Wer eine Produktdatenbank und ein internes Dashboard hat, baut das als Feature in ein bis zwei Wochen. Dem Agenten Read-only-Zugriff geben. Das Stammeswissen dort aufschreiben, wo er es sieht, und beim Code halten. Jemand muss allerdings ein paar Tage investieren, um die Geschäftsregeln in Worte zu übersetzen. Bei uns war das ich.

Häufig gestellte Fragen

Wie lange dauert es, einen KI-Datenbank-Chat zu bauen?

Wer eine Produktdatenbank und ein internes Dashboard hat, baut das als Feature in ein bis zwei Wochen. Dem Agenten Read-only-Zugriff geben und das Stammeswissen dort aufschreiben, wo er es sieht. Dass dieser Kontext beim Code liegt, hält den Analysten langfristig treffsicher.
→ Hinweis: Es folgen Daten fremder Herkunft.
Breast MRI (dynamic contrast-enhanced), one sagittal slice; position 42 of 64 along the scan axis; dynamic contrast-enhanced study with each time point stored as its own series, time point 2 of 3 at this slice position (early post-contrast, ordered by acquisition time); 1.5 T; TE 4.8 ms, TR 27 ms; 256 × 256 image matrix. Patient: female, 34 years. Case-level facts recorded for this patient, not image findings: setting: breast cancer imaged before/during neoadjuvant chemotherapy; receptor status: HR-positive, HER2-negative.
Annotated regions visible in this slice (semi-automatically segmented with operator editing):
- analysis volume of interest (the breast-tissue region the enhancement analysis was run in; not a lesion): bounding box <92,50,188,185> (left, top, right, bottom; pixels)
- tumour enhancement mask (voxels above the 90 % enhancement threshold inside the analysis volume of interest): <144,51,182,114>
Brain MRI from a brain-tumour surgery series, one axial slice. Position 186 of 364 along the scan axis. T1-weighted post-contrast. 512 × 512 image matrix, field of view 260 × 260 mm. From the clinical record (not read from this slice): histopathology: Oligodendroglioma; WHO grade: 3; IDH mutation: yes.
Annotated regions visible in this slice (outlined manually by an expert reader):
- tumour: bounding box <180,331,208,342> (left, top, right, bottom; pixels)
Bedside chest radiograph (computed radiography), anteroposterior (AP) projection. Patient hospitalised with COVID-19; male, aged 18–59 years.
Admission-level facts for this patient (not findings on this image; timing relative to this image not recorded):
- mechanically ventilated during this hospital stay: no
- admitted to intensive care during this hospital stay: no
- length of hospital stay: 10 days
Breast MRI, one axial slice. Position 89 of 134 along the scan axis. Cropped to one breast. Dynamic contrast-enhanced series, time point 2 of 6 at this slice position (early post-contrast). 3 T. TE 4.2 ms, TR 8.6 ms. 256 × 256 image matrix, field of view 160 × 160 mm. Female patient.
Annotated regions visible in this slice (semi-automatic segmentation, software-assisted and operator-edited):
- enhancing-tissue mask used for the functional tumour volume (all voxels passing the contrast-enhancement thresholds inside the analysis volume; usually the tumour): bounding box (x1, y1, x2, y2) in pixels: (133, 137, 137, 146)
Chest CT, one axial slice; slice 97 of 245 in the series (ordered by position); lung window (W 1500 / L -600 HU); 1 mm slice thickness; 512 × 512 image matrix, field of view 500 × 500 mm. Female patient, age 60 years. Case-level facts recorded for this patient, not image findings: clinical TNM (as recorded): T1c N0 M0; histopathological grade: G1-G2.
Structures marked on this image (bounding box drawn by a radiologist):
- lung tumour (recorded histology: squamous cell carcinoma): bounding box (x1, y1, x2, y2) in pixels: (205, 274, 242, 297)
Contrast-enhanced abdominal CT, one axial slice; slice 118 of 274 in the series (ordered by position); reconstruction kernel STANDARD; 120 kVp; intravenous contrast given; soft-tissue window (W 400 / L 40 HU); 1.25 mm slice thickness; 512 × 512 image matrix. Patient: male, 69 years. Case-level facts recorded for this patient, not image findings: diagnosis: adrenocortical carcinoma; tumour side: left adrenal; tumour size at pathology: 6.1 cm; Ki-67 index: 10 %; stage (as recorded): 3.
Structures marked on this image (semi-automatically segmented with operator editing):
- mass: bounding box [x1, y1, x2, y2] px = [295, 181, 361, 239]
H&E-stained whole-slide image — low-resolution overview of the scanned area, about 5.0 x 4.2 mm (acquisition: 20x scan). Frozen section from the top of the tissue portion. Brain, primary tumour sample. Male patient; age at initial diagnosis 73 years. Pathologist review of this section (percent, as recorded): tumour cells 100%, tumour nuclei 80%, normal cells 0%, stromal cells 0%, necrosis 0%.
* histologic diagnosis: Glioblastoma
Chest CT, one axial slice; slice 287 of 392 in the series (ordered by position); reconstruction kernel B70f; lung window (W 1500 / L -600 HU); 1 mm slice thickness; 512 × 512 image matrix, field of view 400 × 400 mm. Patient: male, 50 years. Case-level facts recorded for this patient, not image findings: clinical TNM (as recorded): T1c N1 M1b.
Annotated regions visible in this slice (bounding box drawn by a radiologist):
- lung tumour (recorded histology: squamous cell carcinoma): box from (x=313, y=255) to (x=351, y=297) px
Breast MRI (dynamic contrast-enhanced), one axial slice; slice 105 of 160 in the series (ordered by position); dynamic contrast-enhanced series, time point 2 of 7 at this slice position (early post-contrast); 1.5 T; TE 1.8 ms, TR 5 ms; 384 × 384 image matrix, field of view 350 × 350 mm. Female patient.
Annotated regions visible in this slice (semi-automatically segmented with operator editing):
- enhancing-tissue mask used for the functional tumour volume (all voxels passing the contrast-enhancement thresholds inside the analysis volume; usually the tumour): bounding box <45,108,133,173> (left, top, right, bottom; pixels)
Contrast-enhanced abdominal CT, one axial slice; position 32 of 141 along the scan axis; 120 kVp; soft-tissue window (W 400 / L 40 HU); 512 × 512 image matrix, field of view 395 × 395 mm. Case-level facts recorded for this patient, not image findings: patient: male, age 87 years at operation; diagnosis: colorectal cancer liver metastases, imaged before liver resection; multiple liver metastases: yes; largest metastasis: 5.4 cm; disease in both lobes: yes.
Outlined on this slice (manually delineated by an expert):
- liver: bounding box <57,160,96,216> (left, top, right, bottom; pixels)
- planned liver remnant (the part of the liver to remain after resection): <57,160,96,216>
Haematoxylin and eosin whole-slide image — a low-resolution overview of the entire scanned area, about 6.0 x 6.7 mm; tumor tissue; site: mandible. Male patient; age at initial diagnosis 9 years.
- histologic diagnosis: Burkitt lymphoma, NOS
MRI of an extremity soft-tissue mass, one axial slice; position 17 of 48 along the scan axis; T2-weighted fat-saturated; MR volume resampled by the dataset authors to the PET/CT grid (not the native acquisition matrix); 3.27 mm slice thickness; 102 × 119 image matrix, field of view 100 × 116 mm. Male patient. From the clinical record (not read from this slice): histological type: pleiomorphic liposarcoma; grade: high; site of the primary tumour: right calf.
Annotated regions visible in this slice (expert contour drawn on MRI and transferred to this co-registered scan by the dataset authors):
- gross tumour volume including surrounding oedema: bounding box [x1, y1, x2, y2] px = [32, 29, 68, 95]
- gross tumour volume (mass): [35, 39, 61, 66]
Kann KI-Analytik aus Datenschutzgründen lokal laufen?

Ja. Agent und Modelle können komplett auf eigener Hardware laufen, sensible Daten verlassen die eigene Infrastruktur also nie. Das macht das Muster tauglich für Healthcare, Fintech und alle unter strengen Datenregeln, und die Kosten bleiben planbar, weil kein Anbieter dazwischensitzt.

Ist es sicher, eine KI auf eine Produktionsdatenbank zugreifen zu lassen?

Ja, wenn der Agent physisch nicht schreiben kann. Unserer hat strikt lesenden Zugriff, und jede Query wird vor der Ausführung geprüft. Der schlimmste Fall ist also eine langsame oder falsche Antwort, keine verlorenen Daten. Wer trotzdem Bedenken hat, richtet ihn auf eine Read-Replica.